Whatley’s speech came amid rising gas prices and the Trump administration’s deployment of troops from Fort Bragg to the Middle East as part of the Iran War.
Criticising Cooper
He took a moment to attack the 2024 campaigns of Virginia’s Abigail Spanberger and New Jersey’s Mikie Sherrill, two women who became their states’ first Democratic female governors this year.
Then he turned his focus onto Cooper.
“And Roy Cooper is an absolutely card-carrying member of the woke mob, and he’s going to portray himself as a moderate,” Whatley said. “He’s going to tell you that he wants to work across the aisle.”
He criticized Cooper’s vetoes against Republican legislation throughout his gubernatorial terms and for being soft on crime.
Soft on crime
Cooper has faced an onslaught of criticism from Republicans after they publicized a list of inmates who were released under court order during the COVID-19 pandemic. Among the names listed was DeCarlos Brown, a man who was sentenced to six years in prison for armed robbery.
Brown had finished his sentence before the settlement, but his name was included retroactively under the agreement terms for 3,500 people to be released.

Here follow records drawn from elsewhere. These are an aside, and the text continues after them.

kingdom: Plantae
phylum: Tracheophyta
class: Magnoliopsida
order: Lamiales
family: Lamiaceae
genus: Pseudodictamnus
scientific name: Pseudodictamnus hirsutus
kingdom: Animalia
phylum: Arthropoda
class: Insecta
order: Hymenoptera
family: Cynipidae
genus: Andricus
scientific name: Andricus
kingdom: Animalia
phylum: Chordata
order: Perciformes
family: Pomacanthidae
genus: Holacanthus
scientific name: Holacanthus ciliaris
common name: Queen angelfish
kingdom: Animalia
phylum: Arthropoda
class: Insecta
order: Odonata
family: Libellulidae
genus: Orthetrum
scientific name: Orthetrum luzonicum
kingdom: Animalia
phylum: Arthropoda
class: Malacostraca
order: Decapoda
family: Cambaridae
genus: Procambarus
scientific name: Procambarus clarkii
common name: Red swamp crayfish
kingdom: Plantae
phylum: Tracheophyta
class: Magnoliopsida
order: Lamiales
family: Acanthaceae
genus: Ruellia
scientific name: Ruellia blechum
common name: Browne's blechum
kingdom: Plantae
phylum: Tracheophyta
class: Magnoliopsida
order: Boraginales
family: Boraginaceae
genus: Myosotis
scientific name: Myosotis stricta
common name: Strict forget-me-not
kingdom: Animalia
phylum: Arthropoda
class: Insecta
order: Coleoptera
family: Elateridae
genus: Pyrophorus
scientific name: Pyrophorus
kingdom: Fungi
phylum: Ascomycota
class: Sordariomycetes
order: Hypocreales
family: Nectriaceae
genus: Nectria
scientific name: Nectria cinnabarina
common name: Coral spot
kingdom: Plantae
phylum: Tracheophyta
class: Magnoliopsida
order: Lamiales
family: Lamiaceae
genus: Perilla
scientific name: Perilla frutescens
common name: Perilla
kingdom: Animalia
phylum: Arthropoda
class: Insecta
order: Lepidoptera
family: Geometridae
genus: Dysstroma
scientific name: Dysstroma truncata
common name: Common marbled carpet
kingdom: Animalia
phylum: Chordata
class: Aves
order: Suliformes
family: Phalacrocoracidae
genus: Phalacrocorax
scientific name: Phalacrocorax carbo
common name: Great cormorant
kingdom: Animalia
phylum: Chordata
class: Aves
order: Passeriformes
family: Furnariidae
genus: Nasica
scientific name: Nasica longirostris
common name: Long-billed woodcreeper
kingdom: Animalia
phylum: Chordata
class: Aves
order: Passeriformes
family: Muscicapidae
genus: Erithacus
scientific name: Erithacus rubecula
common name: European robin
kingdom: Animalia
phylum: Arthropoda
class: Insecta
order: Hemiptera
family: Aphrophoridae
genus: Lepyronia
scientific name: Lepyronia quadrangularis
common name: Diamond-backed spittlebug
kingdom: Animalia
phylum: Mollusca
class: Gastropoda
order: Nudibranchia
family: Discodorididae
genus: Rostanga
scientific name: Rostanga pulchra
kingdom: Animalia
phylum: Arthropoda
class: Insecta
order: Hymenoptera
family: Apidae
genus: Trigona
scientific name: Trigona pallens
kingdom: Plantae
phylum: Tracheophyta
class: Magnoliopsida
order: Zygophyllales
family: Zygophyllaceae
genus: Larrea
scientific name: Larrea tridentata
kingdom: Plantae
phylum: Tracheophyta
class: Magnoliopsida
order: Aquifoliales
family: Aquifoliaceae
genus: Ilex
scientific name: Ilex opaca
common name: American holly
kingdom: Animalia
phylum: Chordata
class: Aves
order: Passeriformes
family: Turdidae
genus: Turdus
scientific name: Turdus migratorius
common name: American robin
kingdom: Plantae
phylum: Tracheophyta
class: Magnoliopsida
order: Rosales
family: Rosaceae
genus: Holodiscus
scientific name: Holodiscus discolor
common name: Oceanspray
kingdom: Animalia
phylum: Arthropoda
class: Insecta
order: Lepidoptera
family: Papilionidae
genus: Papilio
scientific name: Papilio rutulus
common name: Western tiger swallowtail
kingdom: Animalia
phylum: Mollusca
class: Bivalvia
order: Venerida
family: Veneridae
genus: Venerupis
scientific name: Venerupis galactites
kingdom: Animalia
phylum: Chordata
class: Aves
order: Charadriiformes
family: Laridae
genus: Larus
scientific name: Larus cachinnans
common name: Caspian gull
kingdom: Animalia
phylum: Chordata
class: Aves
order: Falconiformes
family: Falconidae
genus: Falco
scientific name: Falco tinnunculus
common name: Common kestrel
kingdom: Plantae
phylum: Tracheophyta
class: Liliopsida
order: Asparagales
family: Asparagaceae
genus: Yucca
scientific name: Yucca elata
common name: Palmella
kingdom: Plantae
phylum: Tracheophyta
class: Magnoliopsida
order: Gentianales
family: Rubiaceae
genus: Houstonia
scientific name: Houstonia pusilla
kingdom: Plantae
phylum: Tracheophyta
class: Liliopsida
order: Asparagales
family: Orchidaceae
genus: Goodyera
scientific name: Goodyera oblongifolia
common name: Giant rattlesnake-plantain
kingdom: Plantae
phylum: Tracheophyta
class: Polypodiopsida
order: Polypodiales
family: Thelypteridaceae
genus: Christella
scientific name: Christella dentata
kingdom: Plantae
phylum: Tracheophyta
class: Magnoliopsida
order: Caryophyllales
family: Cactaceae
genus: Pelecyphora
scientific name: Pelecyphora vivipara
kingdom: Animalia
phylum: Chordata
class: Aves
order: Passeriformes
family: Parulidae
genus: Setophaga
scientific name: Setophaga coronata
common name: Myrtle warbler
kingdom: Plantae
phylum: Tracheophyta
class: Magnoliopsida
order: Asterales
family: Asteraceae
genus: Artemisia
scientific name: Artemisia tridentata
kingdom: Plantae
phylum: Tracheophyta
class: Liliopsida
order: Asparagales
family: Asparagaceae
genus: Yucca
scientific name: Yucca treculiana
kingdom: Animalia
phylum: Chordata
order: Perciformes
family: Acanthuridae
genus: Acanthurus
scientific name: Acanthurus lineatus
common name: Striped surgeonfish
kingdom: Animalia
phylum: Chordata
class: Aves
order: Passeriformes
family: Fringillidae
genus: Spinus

Brown is now facing first-degree murder charges in the August death of 23-year-old Iryna Zarutska, a Ukrainian refugee, who fled to Charlotte from her war-torn country.
“He took that list, he hid it under court order, he sealed it, and he promised the people of North Carolina none of these are violent criminals,” Whatley said.
Whatley said Zarutska’s “blood is on Roy Cooper’s hands.”
“We need to do better in North Carolina,” Whatley said. “We need to make sure that we have a champion for the conservative cause. We need to make sure that we have an ally for Donald Trump in the United States Senate. That’s what I’m going to be when I beat Roy Cooper and permanently end his career.”
Cooper’s team responded by saying the attacks on Cooper are false .
“Roy Cooper is the only candidate who spent his career prosecuting violent criminals and cracking down on child sex predators as attorney general, and signing tough on crime laws and stricter pretrial release bail policy as a governor,” a Cooper campaign spokesperson said.